Next we create the model matrices for our example data set. Lets say that we want to calculate F-statistics comparing the alternative hypothesis that the group coefficients are not 0 versus the null hypothesis that they are equal to 0, when adjusting for the sample depth.

To do so, we create the nested models.

```{r 'createModels'}
## Build the model matrices
mod <- model.matrix(~ sampleDepth + group)
mod0 <- model.matrix(~ sampleDepth)

## Explore them
mod
mod0
```

## Get F-statistics

Finally, we can calculate the F-statistics using `fstats.apply()`.

```{r 'calculateFstats'}
library('derfinderHelper')
fstats <- fstats.apply(data = toyData, mod = mod, mod0 = mod0, scalefac = 1)
fstats
```

We can then proceed to use this information in `r Biocpkg('derfinder')` or in any way you like.

# Details

We created `r Biocpkg('derfinderHelper')` for calculating F-statistics using `SnowParam()` from `r Biocpkg('BiocParallel')` `r citep(bib[['BiocParallel']])`. Using this form of parallelization requires loading the necessary packages in the child processes. Because `r Biocpkg('derfinder')` takes a long time to load, we shipped off `fstats.apply()` to its own package to improve the speed of the calculations while retaining the memory advantages of `SnowParam()` over `MulticoreParam()`.

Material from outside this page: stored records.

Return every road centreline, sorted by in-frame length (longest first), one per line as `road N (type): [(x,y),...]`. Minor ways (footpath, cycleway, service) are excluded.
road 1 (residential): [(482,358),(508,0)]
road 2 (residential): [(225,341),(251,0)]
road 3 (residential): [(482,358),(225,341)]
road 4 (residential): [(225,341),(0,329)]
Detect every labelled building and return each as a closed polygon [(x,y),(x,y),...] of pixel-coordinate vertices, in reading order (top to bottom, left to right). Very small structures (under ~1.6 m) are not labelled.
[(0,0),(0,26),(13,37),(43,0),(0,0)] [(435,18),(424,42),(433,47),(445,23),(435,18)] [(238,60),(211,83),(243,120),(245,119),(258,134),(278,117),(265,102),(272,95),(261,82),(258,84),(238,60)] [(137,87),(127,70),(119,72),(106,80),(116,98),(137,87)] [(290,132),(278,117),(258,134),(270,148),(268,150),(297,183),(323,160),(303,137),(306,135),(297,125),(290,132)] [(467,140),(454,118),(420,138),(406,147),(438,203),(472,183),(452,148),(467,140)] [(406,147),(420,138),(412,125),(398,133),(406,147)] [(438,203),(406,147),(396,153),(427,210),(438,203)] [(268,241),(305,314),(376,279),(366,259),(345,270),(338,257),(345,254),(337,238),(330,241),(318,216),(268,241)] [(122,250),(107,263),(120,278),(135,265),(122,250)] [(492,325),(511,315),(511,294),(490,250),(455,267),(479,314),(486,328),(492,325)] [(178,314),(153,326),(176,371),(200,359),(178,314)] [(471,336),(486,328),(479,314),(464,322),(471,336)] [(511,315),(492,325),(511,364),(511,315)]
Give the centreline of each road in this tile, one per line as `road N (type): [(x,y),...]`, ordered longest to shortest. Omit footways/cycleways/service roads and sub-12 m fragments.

Note that transforming the data from a `DataFrame` to a `dgCMatrix` takes some time, so the most efficient performance is achieved when the data is converted at the beginning instead of at every permutation calculation. This is done in `derfinder::preprocessCoverage()` when `lowMemDir` is specified.


# Reproducibility

This package was made possible thanks to:

* R `r citep(bib[['R']])`
* `r Biocpkg('IRanges')` `r citep(bib[['IRanges']])`
* `r CRANpkg('Matrix')` `r citep(bib[['Matrix']])`
* `r Biocpkg('S4Vectors')` `r citep(bib[['S4Vectors']])`
* `r CRANpkg('sessioninfo')` `r citep(bib[['sessioninfo']])`
* `r CRANpkg('knitcitations')` `r citep(bib[['knitcitations']])`
* `r CRANpkg('knitr')` `r citep(bib[['knitr']])`
* `r Biocpkg('BiocStyle')` `r citep(bib[['BiocStyle']])`
* `r CRANpkg('rmarkdown')` `r citep(bib[['rmarkdown']])`
* `r CRANpkg('testthat')` `r citep(bib[['testthat']])`

Code for creating the vignette

```{r createVignette, eval=FALSE}
## Create the vignette
library('rmarkdown')
system.time(render('derfinderHelper.Rmd', 'BiocStyle::html_document'))

## Extract the R code
library('knitr')
knit('derfinderHelper.Rmd', tangle = TRUE)
```

```{r createVignette2}
## Clean up
file.remove('derfinderHelperRef.bib')
```


Date the vignette was generated.

```{r reproducibility1, echo=FALSE}
## Date the vignette was generated
Sys.time()
```

Wallclock time spent generating the vignette.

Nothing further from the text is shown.